The book is a commendable effort to provide a synthetic treatment of the history of the European Avant-Gardes, from 1905 to 1935. What makes it particularly significant is that it’s not a typical art history book – it is polemical and often coy. As the author describes it, the book is a portable guide, modelled after Duchamp’s Boîte-en-valise (literally “box in a suitcase”).

I’ve learned a great deal from these 238 pages.
First, it helped me distill the essence of what the avant-garde truly is. Avant-gardists were driven by novelty – new methods, new subjects, and most importantly, a new way of seeing relationships between objects. They sought not to simply dismiss the old, but to hybridise and reorganise it. As Bru notes, “a military avant-garde does not engage in battle independently; vanguard soldiers are sent out by superiors, by an elite, to whom they are replaceable.”

Second, I was intrigued by the concept of the fourth dimension. Many avant-garde innovations arose from attempts to capture this dimension. I discovered that French sociologist Pierre Francastel claimed avant-garde experiments in painting, starting with Cubism, represented a perceptual revolution comparable to the Renaissance invention of linear perspective—a discovery credited to Filippo Brunelleschi. Linear perspective allowed a perfect representation of three-dimensional space on a two-dimensional plane, a convention that took centuries to be accepted in Western society. Similarly, Cubism’s fracturing of perspective fundamentally changed our understanding of space. Artists like Picasso, Metzinger, and Gleizes referenced the fourth dimension through the use of multiple perspectives, revealing four-dimensional space. This revolution extended to avant-garde literature.

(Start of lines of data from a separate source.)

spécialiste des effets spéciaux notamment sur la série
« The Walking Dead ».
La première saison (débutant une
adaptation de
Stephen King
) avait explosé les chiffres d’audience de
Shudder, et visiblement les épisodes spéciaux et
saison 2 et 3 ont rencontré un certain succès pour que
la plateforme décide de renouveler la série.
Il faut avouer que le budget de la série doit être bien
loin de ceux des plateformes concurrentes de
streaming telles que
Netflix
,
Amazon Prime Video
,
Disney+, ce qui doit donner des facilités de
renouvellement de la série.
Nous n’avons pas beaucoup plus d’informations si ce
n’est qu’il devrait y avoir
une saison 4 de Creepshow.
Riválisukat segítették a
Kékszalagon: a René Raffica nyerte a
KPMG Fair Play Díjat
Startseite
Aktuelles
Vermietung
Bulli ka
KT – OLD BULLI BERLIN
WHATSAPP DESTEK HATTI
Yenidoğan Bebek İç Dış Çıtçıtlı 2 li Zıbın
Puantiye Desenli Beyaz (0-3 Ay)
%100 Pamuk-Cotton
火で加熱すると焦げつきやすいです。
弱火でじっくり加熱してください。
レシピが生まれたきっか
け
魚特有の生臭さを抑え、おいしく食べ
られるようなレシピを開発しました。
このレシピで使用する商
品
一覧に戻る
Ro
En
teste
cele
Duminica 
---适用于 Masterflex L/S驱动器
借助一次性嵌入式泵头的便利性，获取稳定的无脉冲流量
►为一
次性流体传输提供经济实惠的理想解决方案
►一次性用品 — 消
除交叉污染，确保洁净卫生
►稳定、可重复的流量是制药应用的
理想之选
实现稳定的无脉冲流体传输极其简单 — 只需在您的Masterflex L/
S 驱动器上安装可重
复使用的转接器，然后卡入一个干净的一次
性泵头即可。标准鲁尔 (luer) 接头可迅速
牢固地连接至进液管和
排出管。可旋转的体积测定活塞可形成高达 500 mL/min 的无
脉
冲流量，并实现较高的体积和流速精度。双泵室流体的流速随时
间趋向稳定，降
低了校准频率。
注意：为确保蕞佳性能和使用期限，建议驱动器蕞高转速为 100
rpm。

Another key takeaway was my improved understanding of the avant-garde’s place in world history. I found Peter Bürger’s theory of the avant-garde particularly enlightening, especially his argument that the classical avant-garde sought to reunite art and life. To illustrate this, Bürger distinguished three phases in Western European art history: sacral (when art was a communal affair), courtly (when art began to represent power and was commissioned by rulers for collective enjoyment, either in small elite groups at the court or by whole nations), and bourgeois (which blossomed from the 18th century onward, where art from individual artists was used to decorate private spaces). In this sense, the avant-garde came full circle, returning to the communal spirit of sacral art (they favoured collaboration and believed that everyone could be an artist).

Lastly, the book introduced me to more works to explore:
➡ The futurist Italian novel The Codex of Perelà by Aldo Palazzeschi.
➡ Blaise Cendrars’ Prose of the Trans-Siberian and of Little Jehanne of France, a story of a boy and a girl traveling by train from Moscow to Mongolia through an apocalyptic landscape of war and revolution.
➡ Kurt Schwitters’ short story Franz Müller’s Wire Spring, an absurd narrative about how a man, simply by standing still and quiet in the street, unintentionally triggers a revolution as more and more people gather around him in confusion.
Thanks to Sascha Bru for this source of knowledge and inspiration!